[REQUIRED ACTION 1] Decide whether each of the statements (a), (b) and (c) below agrees with the Cortex Cloud text, answering yes or no and quoting the words of the text that settle it. (a) Cortex Cloud is the latest iteration of Prisma Cloud. (b) Scott Simkin is Palo Alto's chief technology officer. (c) Cortex Cloud is designed to ingest and analyze data from third-party tools.
[REQUIRED ACTION 2] Go on with the Cortex Cloud text, picking up after its final sentence.

[TEXT]
----------
Palo Alto Networks Inc. last week unveiled its newest cloud security offering, Cortex Cloud. The latest iteration of the company’s Prisma Cloud, it’s natively built on Palo Alto’s Cortex AI-enabled security operations platform.
In its announcement, Palo Alto described Cortex Cloud as combining Cortex’s “best-in-class cloud detection and response (CDR) with industry-leading cloud native application protection platform (CNAPP) from Prisma Cloud for real-time cloud security.”
Cloud attack surfaces are a favorite target of cyberattacks, reflecting the continuing growth of enterprise cloud adoption and artificial intelligence usage. Cortex Cloud brings together multiple sources of data, automates workflows, and applies AI to deliver insights to reduce risk and prevent threats. The company designed Cortex Cloud to ingest and analyze data from third-party tools enabling to operate across the cloud ecosystem.
In a briefing with analysts, Scott Simkin, Palo Alto’s vice president of marketing, said Cortex Cloud gives security teams greater insight into what’s happening within their infrastructure, enabling them to act quickly and decisively. “One of the primary things we wanted to make better with Cortex Cloud is time to value, ease the workflow, ease of onboarding, and ease of reporting and dashboarding,” he said.
Cortex Cloud also consistently delivers capabilities such as role-based access control (RBAC) in one place for all cloud modules. “Now they’ve got it for all cloud modules and the SOC together,” Simkin said.
----------
[ENTRIES SHOWN]
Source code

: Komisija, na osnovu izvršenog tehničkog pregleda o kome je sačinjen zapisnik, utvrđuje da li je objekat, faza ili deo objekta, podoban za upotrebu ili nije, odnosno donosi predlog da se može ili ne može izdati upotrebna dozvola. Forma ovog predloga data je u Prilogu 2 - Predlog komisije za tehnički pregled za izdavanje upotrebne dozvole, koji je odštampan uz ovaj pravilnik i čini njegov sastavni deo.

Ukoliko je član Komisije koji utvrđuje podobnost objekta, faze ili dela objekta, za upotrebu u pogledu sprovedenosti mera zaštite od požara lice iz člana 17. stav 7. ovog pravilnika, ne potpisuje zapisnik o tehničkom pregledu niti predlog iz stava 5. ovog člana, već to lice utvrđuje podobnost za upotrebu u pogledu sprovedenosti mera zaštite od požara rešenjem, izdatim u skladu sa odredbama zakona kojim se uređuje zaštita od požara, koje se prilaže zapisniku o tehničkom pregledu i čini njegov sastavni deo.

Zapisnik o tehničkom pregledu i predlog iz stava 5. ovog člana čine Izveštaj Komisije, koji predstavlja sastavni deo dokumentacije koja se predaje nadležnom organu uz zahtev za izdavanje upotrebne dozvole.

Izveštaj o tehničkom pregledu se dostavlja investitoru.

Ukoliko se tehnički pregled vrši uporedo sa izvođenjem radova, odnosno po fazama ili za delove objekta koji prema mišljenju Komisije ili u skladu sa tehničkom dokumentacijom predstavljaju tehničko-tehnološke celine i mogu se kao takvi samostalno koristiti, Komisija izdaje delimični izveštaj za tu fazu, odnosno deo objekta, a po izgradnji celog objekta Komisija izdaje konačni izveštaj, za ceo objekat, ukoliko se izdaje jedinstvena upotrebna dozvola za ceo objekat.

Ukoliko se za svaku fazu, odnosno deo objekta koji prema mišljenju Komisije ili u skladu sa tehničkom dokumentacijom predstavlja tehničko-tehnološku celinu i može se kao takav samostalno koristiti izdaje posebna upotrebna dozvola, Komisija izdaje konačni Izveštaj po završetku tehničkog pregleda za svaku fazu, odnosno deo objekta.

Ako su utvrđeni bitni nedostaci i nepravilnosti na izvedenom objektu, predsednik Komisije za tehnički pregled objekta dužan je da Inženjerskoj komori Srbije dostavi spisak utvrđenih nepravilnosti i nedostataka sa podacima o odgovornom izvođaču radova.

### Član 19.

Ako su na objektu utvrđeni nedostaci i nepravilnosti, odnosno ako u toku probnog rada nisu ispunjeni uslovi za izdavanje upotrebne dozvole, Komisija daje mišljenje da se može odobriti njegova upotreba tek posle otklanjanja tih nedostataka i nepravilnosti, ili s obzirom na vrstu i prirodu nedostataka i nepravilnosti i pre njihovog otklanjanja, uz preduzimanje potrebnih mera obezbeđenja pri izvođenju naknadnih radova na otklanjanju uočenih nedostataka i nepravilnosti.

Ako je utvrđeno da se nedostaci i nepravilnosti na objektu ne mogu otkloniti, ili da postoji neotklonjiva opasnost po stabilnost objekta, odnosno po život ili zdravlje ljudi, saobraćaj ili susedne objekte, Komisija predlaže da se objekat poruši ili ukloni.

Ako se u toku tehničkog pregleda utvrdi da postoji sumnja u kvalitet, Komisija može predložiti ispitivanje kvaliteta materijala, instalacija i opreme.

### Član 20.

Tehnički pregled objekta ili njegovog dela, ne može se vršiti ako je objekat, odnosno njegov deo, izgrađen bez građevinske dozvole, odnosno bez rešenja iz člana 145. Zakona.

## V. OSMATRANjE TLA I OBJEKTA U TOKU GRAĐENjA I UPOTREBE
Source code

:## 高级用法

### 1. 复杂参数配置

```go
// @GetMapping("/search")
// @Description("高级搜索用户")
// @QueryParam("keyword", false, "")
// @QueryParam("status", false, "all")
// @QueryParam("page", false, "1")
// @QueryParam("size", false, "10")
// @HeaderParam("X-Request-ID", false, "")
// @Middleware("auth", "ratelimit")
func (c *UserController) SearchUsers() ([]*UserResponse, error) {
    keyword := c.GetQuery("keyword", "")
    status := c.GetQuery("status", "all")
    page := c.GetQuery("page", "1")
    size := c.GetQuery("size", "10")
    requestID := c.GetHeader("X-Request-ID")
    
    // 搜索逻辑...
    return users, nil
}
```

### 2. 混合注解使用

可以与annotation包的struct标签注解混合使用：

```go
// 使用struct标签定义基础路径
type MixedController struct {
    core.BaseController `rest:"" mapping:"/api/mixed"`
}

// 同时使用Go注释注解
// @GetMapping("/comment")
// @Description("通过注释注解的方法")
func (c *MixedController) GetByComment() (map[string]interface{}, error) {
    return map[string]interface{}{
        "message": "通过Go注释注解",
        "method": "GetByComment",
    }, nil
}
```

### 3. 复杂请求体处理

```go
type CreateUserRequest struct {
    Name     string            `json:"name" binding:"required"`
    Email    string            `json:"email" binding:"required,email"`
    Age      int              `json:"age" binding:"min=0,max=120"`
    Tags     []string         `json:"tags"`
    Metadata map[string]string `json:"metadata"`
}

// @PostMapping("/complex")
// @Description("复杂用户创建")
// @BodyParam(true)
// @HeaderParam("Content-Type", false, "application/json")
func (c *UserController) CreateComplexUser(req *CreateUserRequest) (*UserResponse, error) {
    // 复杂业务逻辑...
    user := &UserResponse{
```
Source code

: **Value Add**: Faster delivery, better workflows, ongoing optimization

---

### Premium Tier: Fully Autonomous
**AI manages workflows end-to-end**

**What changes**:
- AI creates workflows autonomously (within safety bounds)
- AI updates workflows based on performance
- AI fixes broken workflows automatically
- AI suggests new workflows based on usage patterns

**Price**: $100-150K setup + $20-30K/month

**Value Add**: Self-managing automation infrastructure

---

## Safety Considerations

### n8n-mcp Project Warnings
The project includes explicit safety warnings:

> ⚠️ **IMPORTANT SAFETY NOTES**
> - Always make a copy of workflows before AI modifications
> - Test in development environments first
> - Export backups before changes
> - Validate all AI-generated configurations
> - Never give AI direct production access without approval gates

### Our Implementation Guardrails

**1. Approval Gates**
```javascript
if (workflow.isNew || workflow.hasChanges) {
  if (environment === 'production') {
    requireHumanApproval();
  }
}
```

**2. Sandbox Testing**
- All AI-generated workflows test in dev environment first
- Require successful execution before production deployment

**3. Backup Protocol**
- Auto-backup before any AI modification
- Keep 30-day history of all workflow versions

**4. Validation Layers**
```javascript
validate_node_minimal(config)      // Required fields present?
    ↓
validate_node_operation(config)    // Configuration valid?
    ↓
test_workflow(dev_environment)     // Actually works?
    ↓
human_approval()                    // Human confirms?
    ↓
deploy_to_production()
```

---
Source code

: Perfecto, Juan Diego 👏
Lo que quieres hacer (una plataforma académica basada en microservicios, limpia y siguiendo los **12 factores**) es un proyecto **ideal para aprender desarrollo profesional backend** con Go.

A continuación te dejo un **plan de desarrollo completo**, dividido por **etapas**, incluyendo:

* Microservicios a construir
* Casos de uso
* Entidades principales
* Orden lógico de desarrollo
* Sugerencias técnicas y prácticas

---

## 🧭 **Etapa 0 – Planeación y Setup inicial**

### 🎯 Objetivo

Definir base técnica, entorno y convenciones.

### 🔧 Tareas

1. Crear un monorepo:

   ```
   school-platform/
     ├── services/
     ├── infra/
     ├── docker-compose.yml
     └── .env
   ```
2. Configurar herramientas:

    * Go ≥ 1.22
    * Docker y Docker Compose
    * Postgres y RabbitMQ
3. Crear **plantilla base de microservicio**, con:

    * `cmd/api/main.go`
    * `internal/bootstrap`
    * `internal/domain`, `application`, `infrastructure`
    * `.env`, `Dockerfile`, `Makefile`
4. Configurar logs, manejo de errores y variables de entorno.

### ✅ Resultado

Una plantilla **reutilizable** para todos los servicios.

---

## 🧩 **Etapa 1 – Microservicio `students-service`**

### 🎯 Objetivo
----------
[EXPECTED OUTPUT 1]
(a) Yes: "The latest iteration of the company’s Prisma Cloud"
(b) No: "Scott Simkin, Palo Alto’s vice president of marketing"
(c) Yes: "The company designed Cortex Cloud to ingest and analyze data from third-party tools"

[EXPECTED OUTPUT 2]
Built on Cortex, Cortex Cloud is designed to prevent cloud threats in real time. It leverages runtime protection so customers can achieve protection at a lower total cost of ownership that buying point products. Cortex Cloud includes:
Application security: Organizations can build secure apps and prevent issues during development from becoming production vulnerabilities that attackers can exploit. Cortex Cloud identifies and prioritizes issues across the development pipeline, providing end-to-end context across code, runtime, cloud, and third-party scanners.
Cloud posture: Cortex Cloud builds on Prisma Cloud’s cloud posture capabilities, combining cloud security posture management (CSPM), cloud infrastructure entitlement management (CIEM), data security posture management (DSPM), AI security posture management (AI-SPM), compliance, and vulnerability management (CWP) in one natively integrated platform.
Cloud runtime: Cortex Cloud natively integrates the unified Cortex XDR agent, including additional cloud data sources, to stop attacks in real time.
SOC: The transformation of SOC operations is core tenet of Palo Alto’s platform value proposition. To enabled this, Cortex Cloud works with Cortex XSIAM to extend detection and response capabilities from enterprise to the cloud for comprehensive, AI-driven security operations. Cortex Cloud natively integrates cloud data, context, and workflows within Cortex XSIAM to significantly reduce the mean time to respond to modern threats with a single, unified SecOps solution.
Simkins said that the enhancements delivered by Cortex Cloud deliver value quickly to enterprises. “When you onboard a cloud account, you onboard it once, and every single posture control and runtime is now activated at the same moment with the click of a button. So time to value has been dramatically improved,” he said. “Unifying cloud and SOC within a broader security operations umbrella is the right decision to help enterprises stay ahead.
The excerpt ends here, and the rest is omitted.